Competing Interest Statement
The authors have declared no competing interest.
Funding Statement
This study has received funding from the European Union's Horizon 2020 research and innovation programme under grant agreement No 101016775, from the European Research Council (ERC) under the European Union's Horizon 2020 research and innovation program (grant number 945733) and from Academy of Finland fellowship grant N. 323116.
Author Declarations
I confirm all relevant ethical guidelines have been followed, and any necessary IRB and/or ethics committee approvals have been obtained.
Yes
The details of the IRB/oversight body that provided approval or exemption for the research described are given below:
The FinRegistry project has received IRB approval from the National Institute of Health and Welfare (Kokous 7/2019). The FinRegistry project has received the following approvals for data access from the National Institute of Health and Welfare (THL/1776/6.02.00/2019 and subsequent amendments), Digital and Population Data Services Agency (DVV, VRK/5722/2019-2), Finnish Center for Pension (ETK/SUTI 22003) and Statistics Finland (TK-53-1451-19).
I confirm that all necessary patient/participant consent has been obtained and the appropriate institutional forms have been archived, and that any patient/participant/sample identifiers included were not known to anyone (e.g., hospital staff, patients or participants themselves) outside the research group so cannot be used to identify individuals.
Yes
I understand that all clinical trials and any other prospective interventional studies must be registered with an ICMJE-approved registry, such as ClinicalTrials.gov. I confirm that any such study reported in the manuscript has been registered and the trial registration ID is provided (note: if posting a prospective study registered retrospectively, please provide a statement in the trial ID field explaining why the study was not registered in advance).
Yes
I have followed all appropriate research reporting guidelines, such as any relevant EQUATOR Network research reporting checklist(s) and other pertinent material, if applicable.
Yes
Data Availability
Access to FinRegistry data can be obtained by submitting a data permit application for individual-level data for the Finnish social and health data permit authority Findata (https://asiointi.findata.fi/).
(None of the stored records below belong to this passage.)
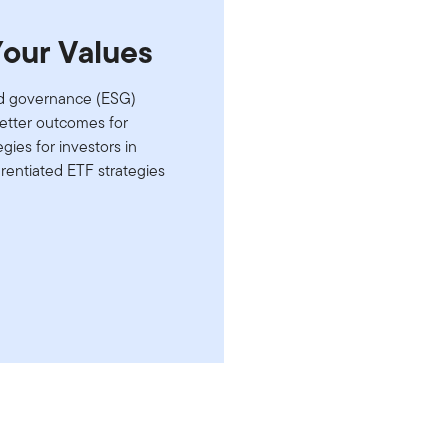
Your Values
and governance (ESG)
better outcomes for
gies for investors in
erentiated ETF strategies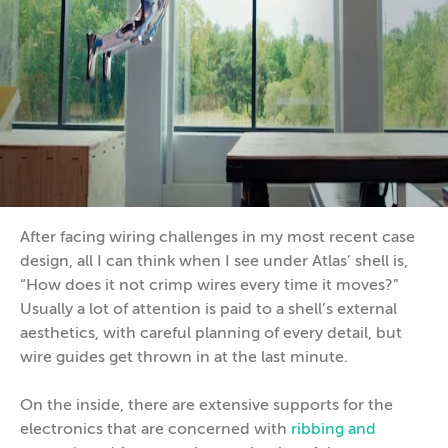
After facing wiring challenges in my most recent case
design, all I can think when I see under Atlas’ shell is,
“How does it not crimp wires every time it moves?”
Usually a lot of attention is paid to a shell’s external
aesthetics, with careful planning of every detail, but
wire guides get thrown in at the last minute.
On the inside, there are extensive supports for the
electronics that are concerned with
ribbing and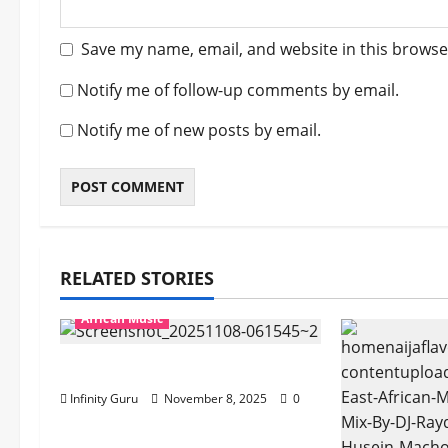
Save my name, email, and website in this browse
Notify me of follow-up comments by email.
Notify me of new posts by email.
RELATED STORIES
African Music
Popostar-Melo
Infinity Guru
November 8, 2025
0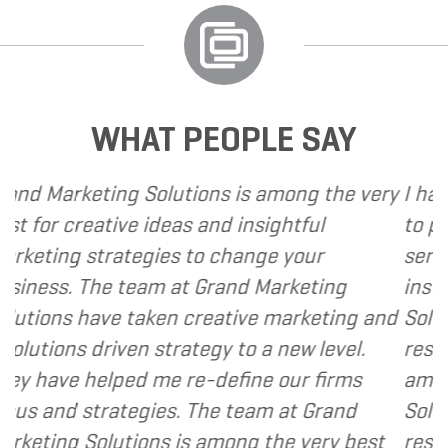
WHAT PEOPLE SAY
arketing Solutions is among the very
I have call
 creative ideas and insightful
to provide
ng strategies to change your
services to
s. The team at Grand Marketing
instance, 
ns have taken creative marketing and
Solutions t
ons driven strategy to a new level.
responsive 
ve helped me re-define our firms
am happy 
nd strategies. The team at Grand
Solutions t
ng Solutions is among the very best
resource an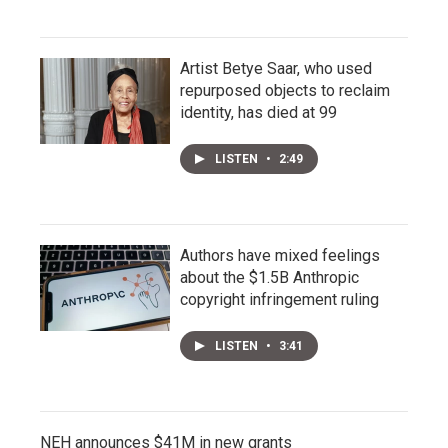
Artist Betye Saar, who used
repurposed objects to reclaim
identity, has died at 99
LISTEN
•
2:49
Authors have mixed feelings
about the $1.5B Anthropic
copyright infringement ruling
LISTEN
•
3:41
NEH announces $41M in new grants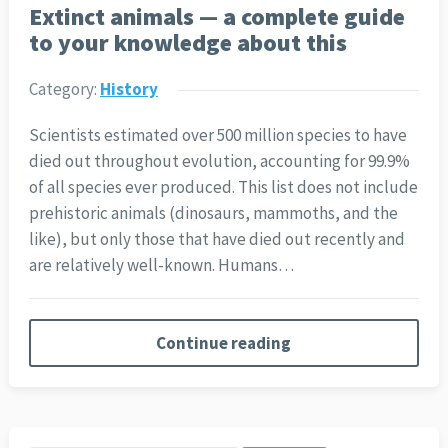
Extinct animals — a complete guide
to your knowledge about this
Category:
History
Scientists estimated over 500 million species to have
died out throughout evolution, accounting for 99.9%
of all species ever produced. This list does not include
prehistoric animals (dinosaurs, mammoths, and the
like), but only those that have died out recently and
are relatively well-known. Humans…
Continue reading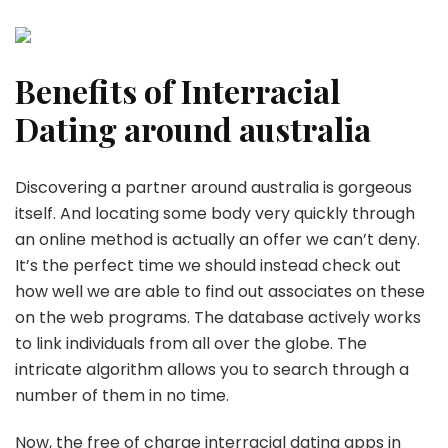
Benefits of Interracial
Dating around australia
Discovering a partner around australia is gorgeous
itself. And locating some body very quickly through
an online method is actually an offer we can’t deny.
It’s the perfect time we should instead check out
how well we are able to find out associates on these
on the web programs. The database actively works
to link individuals from all over the globe. The
intricate algorithm allows you to search through a
number of them in no time.
Now, the free of charge interracial dating apps in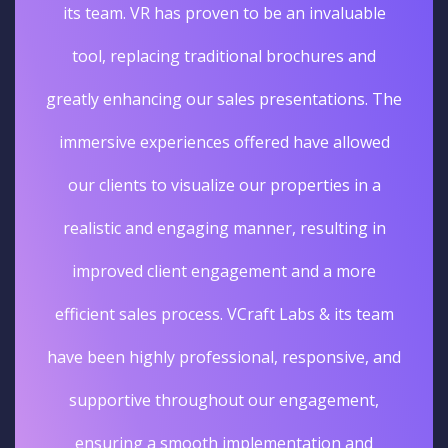
its team. VR has proven to be an invaluable
tool, replacing traditional brochures and
greatly enhancing our sales presentations. The
immersive experiences offered have allowed
our clients to visualize our properties in a
realistic and engaging manner, resulting in
improved client engagement and a more
efficient sales process. VCraft Labs & its team
have been highly professional, responsive, and
supportive throughout our engagement,
ensuring a smooth implementation and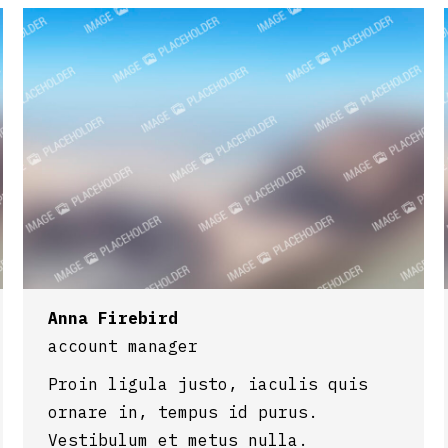
Anna Firebird
account manager
Proin ligula justo, iaculis quis
ornare in, tempus id purus.
Vestibulum et metus nulla.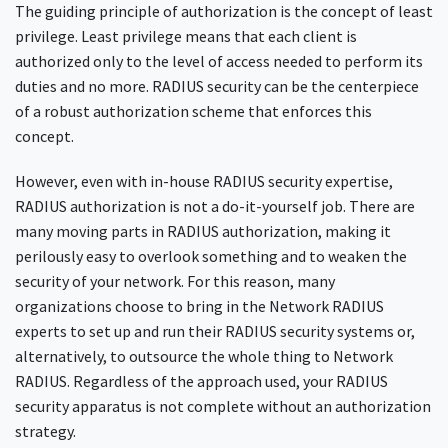
The guiding principle of authorization is the concept of least
privilege. Least privilege means that each client is
authorized only to the level of access needed to perform its
duties and no more. RADIUS security can be the centerpiece
of a robust authorization scheme that enforces this
concept.
However, even with in-house RADIUS security expertise,
RADIUS authorization is not a do-it-yourself job. There are
many moving parts in RADIUS authorization, making it
perilously easy to overlook something and to weaken the
security of your network. For this reason, many
organizations choose to bring in the Network RADIUS
experts to set up and run their RADIUS security systems or,
alternatively, to outsource the whole thing to Network
RADIUS. Regardless of the approach used, your RADIUS
security apparatus is not complete without an authorization
strategy.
The application includes information on the purpose of data use; the requested data, including the variables, definitions for the target and control groups, and external datasets to be combined with FinRegistry data; the dates of the data needed; and a data utilization plan. The requests are evaluated on a case-by-case basis. Once approved, the data are sent to a secure computing environment Kapseli and can be accessed within the European Economic Area (EEA) and countries with an adequacy decision from the European Commission.